In 2015, Lane Southern Orchards won a national award in the “Small Business Revolution” campaign that honors 100 of the country’s most compelling small businesses.
In 2006, Mark Sanchez joined the staff as CEO to aid with the farm’s expansion. Today, not only is Lane a working farm, but it also includes a large roadside market, a café, bakery, a pavilion and play area that may be rented out for parties, and the company has branched out into commercial sales.
Mark brings with him over 20 years of experience farming in Florida, growing citrus with some of the largest growers in the country, the last 12 years of which, as the General Manager and Executive Vice-President of Sun Ag, Inc. at Fellsmere Farms, in the Vero Beach area.
Born in Vero Beach, Florida, Mark holds a Bachelor of Science in Agriculture (Major: Fruit Crops) from the University of Florida in 1980 and a J.D. from Stetson University College of Law in 1985. He has been a member of the Florida Bar since 1985. He is married to Carolyn Hoequist Sanchez for 32 years, and they have two daughters, both alumni of the University of Florida.
Fun Fact: How do you get the pecans off the tree?

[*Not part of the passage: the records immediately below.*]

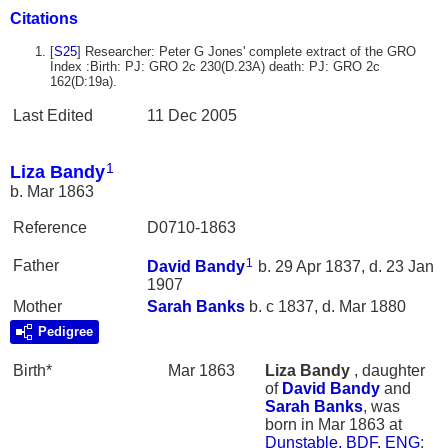
Citations
[
S25
] Researcher: Peter G Jones' complete extract of the GRO
Index :Birth: PJ: GRO 2c 230(D.23A) death: PJ: GRO 2c
162(D:19a).
Last Edited
11 Dec 2005
1
Liza Bandy
b. Mar 1863
Reference
D0710-1863
1
Father
David
Bandy
b. 29 Apr 1837, d. 23 Jan
1907
Mother
Sarah
Banks
b. c 1837, d. Mar 1880
Pedigree
Birth*
Mar 1863
Liza
Bandy
, daughter
of
David
Bandy
and
Sarah
Banks
, was
born in Mar 1863 at
Dunstable, BDF, ENG
;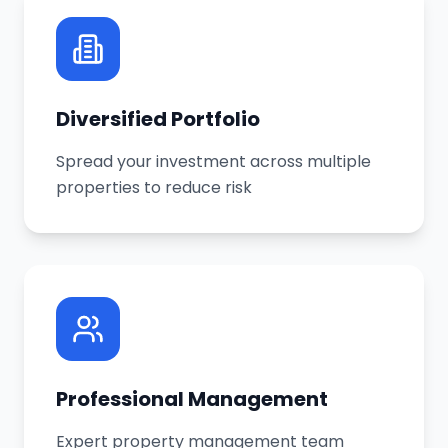
Diversified Portfolio
Spread your investment across multiple
properties to reduce risk
Professional Management
Expert property management team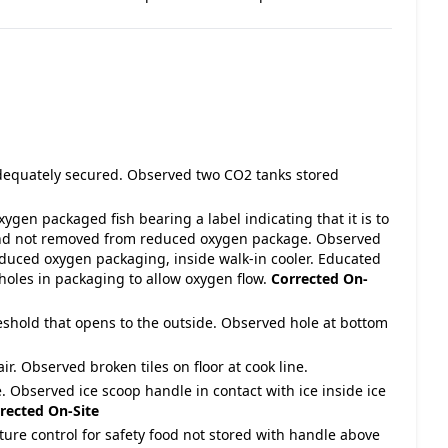
adequately secured. Observed two CO2 tanks stored
gen packaged fish bearing a label indicating that it is to
 and not removed from reduced oxygen package. Observed
duced oxygen packaging, inside walk-in cooler. Educated
oles in packaging to allow oxygen flow.
Corrected On-
reshold that opens to the outside. Observed hole at bottom
air. Observed broken tiles on floor at cook line.
e. Observed ice scoop handle in contact with ice inside ice
rected On-Site
ture control for safety food not stored with handle above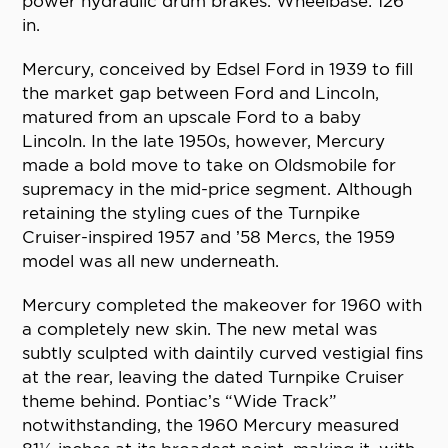
power hydraulic drum brakes. Wheelbase: 126
in.
Mercury, conceived by Edsel Ford in 1939 to fill
the market gap between Ford and Lincoln,
matured from an upscale Ford to a baby
Lincoln. In the late 1950s, however, Mercury
made a bold move to take on Oldsmobile for
supremacy in the mid-price segment. Although
retaining the styling cues of the Turnpike
Cruiser-inspired 1957 and ’58 Mercs, the 1959
model was all new underneath.
Mercury completed the makeover for 1960 with
a completely new skin. The new metal was
subtly sculpted with daintily curved vestigial fins
at the rear, leaving the dated Turnpike Cruiser
theme behind. Pontiac’s “Wide Track”
notwithstanding, the 1960 Mercury measured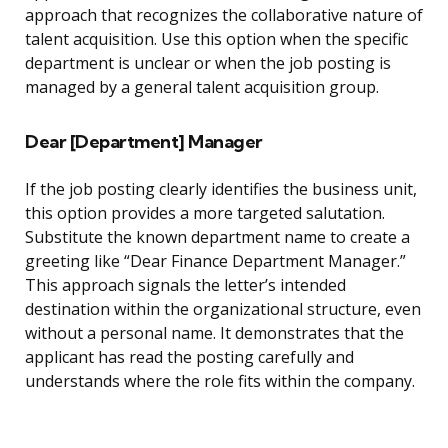
approach that recognizes the collaborative nature of
talent acquisition. Use this option when the specific
department is unclear or when the job posting is
managed by a general talent acquisition group.
Dear [Department] Manager
If the job posting clearly identifies the business unit,
this option provides a more targeted salutation.
Substitute the known department name to create a
greeting like “Dear Finance Department Manager.”
This approach signals the letter’s intended
destination within the organizational structure, even
without a personal name. It demonstrates that the
applicant has read the posting carefully and
understands where the role fits within the company.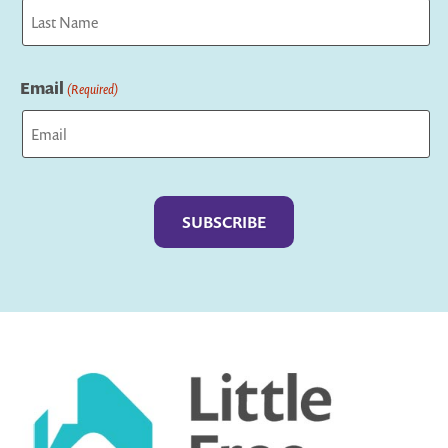
First
Last
Email
(Required)
Captcha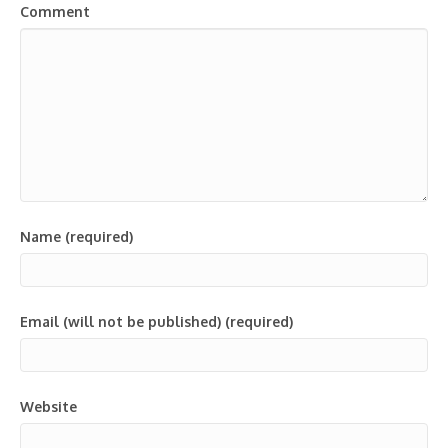
Comment
Name (required)
Email (will not be published) (required)
Website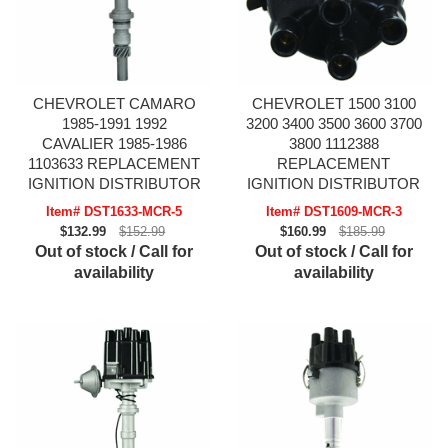
CHEVROLET CAMARO
CHEVROLET 1500 3100
1985-1991 1992
3200 3400 3500 3600 3700
CAVALIER 1985-1986
3800 1112388
1103633 REPLACEMENT
REPLACEMENT
IGNITION DISTRIBUTOR
IGNITION DISTRIBUTOR
Item# DST1633-MCR-5
Item# DST1609-MCR-3
$132.99
$152.99
$160.99
$185.99
Out of stock / Call for
Out of stock / Call for
availability
availability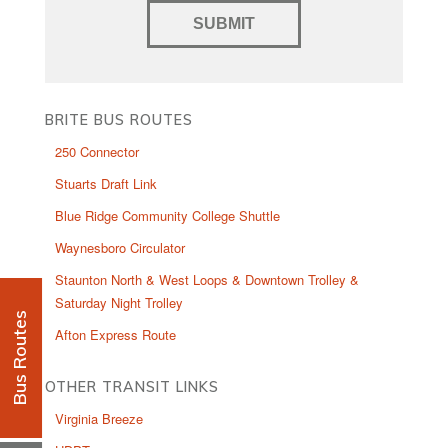
BRITE BUS ROUTES
250 Connector
Stuarts Draft Link
Blue Ridge Community College Shuttle
Waynesboro Circulator
Staunton North & West Loops & Downtown Trolley &
Saturday Night Trolley
Bus Routes
Afton Express Route
OTHER TRANSIT LINKS
Virginia Breeze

Shake! Shake! Shake! A worker attaches a machine to a limb and, literally, shakes the tree so the nuts loosen and come raining down!
Pearson Farm | Al Pearson
Peaches | Website
The Pearson Farm has been in the family since 1885 when Moses Winlock “Lockie” Pearson and his wife, Cornelia Emory “Emma,” moved to the Fort Valley, Georgia area and planted the first peach trees. With each generation, the family acquired more land and grew more peaches.
Al Pearson is the fourth generation owner. At a young age, Al learned to navigate the farm. His father told him, “Son, if you’re ever going to make any money, you’re going to make it off of a tree.” The pruning of peaches and the shaking of pecan trees quickly became not only a job but a passion.
Though Al went away to the University of Georgia, after graduation, he returned to his roots and farmed the land. Like Al, his son, Lawton, a law school graduate came home to continue the family legacy, a fifth generation peach farmer. Today the family’s peach orchard stretches across 1,500 acres. That’s a lot of peaches!
They pay very close attention to details to insure the consistent, repeatable, recognizable quality of their fruit and nuts. Al enjoys sharing what they do with others because they deliver something immensely personal….something that their customers eat and feed their family and friends.
Aside from shipping their fresh peaches all over the country, Pearson Farm is also famous for their homemade peach ice cream.
Ice Cream Tip: Mary, Al’s wife is at the churn, whipping up the tasty, frosty delight! So what makes Pearson Peach Ice Cream special, aside from lots and lots of the extraordinarily sweet, fresh-picked Pearson peaches?
“…when you have a soft ice cream it doesn’t kill the peach oil because you don’t have to freeze it as hard. Frozen ice cream you lose it and you have to add artificial peach flavoring,” Mary says.